L'Euro, a été construit pour que l'Allemagne puisse obtenir l'ouverture des marchés des pays membres aux exportations allemandes sans risque d'une soudaine dévaluation. Telle est bien la raison d'être profonde de l'Euro, et non la théorie des zones monétaires (5).
Un prélude aux élections européennes de mai 2019?
La structure des institutions européenne interdit aujourd'hui de croire qu'un quelconque changement pourra être initié du sein des institutions de l'UE. Tout discours appelant à « changer l'Europe » est vain et illusoire. C'est en réalité la dernière défense d'un statuquo insupportable. Ce qu'il faut, c'est changer d'Europe, et — pour cela — provoquer une crise suffisamment grave de l'UE pour permettre une recomposition des rapports de forces et des institutions conduisant à autre chose. La dissolution de l'UE est donc désormais l'horizon historique. Ce sera l'enjeu réel des élections européennes de mai 2019.

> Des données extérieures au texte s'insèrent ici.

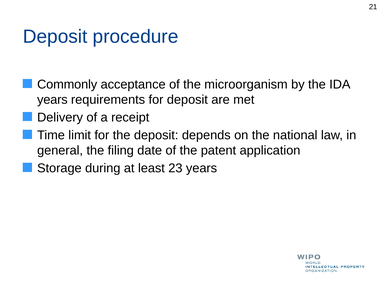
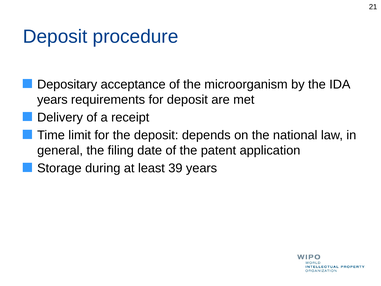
Commonly: Commonly -> Depositary
23: 23 -> 39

(3) https://www.24heures.ch/monde/Nous-sommes-dans-une-impasse-dit-May/story/16107994
(4) Voir http://www.imf.org/en/Publications/Policy-Papers/Issues/2017/07/27/2017-external-sector-report et http://www.imf.org/en/Publications/Policy-Papers/Issues/2016/12/31/2016-External-Sector-Report-PP5057
(5) J. Sapir, « La Crise de l'Euro: erreurs et impasses de l'Européisme » in Perspectives Républicaines, n°2, juin 2006, pp. 69-84.
Les opinions exprimées dans ce contenu n'engagent que la responsabilité de l'auteur.